Gesellschaftstheoretiker Thomas Hobbes beschrieb im 17. Jahrhundert den Leviathan, den allmächtigen Souverän außerhalb der Rechtsordnung. Daniel Martienssen fragt sich in „der Freitag“, ob Hobbes wohl wusste, im 21. Jahrhundert Recht zu bekommen. Die ganzheitliche Überwachung der Bürger, wie Edward Snowden sie offenbarte, machten die gruseligen Hobbbes’schen Ideen zur Wirklichkeit. Die westlich-aufgeklärten Machthaber – Obama und Cameron – sie versündigen sich, so Martienssen, an Recht und Verfassung, Merkel, die EU und auch das Volk blieben zu stumm und untätig, um an den offensichtlichen Verhältnissen grundlegend etwas zu ändern.

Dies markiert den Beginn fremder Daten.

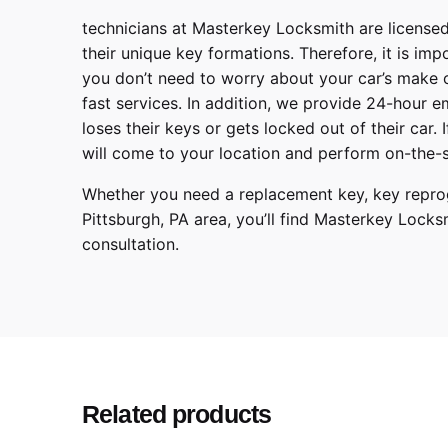
technicians at
Masterkey Locksmith
are licensed
their unique key formations. Therefore, it is imp
you don’t need to worry about your car’s make 
fast services. In addition, we provide
24-hour em
loses their keys or gets locked out of their car.
will come to your location and perform on-the-s
Whether you need a replacement key, key reprog
Pittsburgh
,
PA
area, you’ll find
Masterkey Locks
consultation.
BMW
Make
3 Series, 5 Series, 7 
Model
2013, 2014, 2015, 20
Year
Related products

Ein Relikt aus der Vergangenheit

Wer sucht, googelt. Das war nicht immer so, denn es gab ein Leben vor Google. Mitte der 1990er Jahre, aus heutiger Sicht so etwas wie das Internet-Mittelalter, ging die Suchmaschine Altavista (die Älteren werden sich noch erinnern…) online und wurde schnell zur gefragtesten Online-Suche im damaligen Netz. Nach einigen Besitzerwechseln war Altavista im Frühjahr 2000 noch die Nummer eins auf dem zerklüfteten Suchmaschinenmarkt, bis, ja bis Google kam und die Herrschaft an sich riss. Es folgte der rasante Absturz, und nun, mittlerweile in Besitz von Yahoo, wird Altavista vom Netz genommen, einfach abgeschaltet. So ist es auf dem schnelllebigen Online-Markt: Ökonomische Bedeutungslosigkeit lässt sich alleine durch historische Bedeutung nur schwer wettmachen.

Vernetzter Protest

Brasilien ist die zweitstärkste Twitter-Nation. Das zeigt sich nun auch in den massiven Protesten, die seit einigen Wochen in Brasilien aufgebrandet sind. Bis zu hunderttausende Menschen gehen regelmäßig auf die Straße, um ihre Unzufriedenheit mit den staatlichen Ausgaben und der Korruption zum Ausdruck zu bringen. Dabei kommen auch die sozialen Medien zum Einsatz. Eine zentrale Bedeutung spielt Facebook, so etwa die Seite der Antikorruptionsbewegung „Movimento Contra Corrupcao“ mit 780.000 Likes. Via Twitter werden unter verschiedenen Hashtags Informationen in Form von Videos, Bildern und Artikeln verbreitet. Allerdings: “Die sozialen Medien sind zwar essentiell, jedoch nicht der Auslöser der Proteste”, so Débora Medeiros  von Globalvoices. Wichtiger als die neuen Medien seien die persönlichen Erlebnisse der Menschen. Ein Risiko der sozialen Medien: Über Facebook, Twitter und Co können Fehlinformationen schnell verbreitet werden. Zuletzt hielt sich das Gerücht eines Generalstreiks der Gewerkschaften hartnäckig im Netz. Zu Unrecht, wie ein Sprecher einer Gewerkschaft nun in einem Statement klarstellte.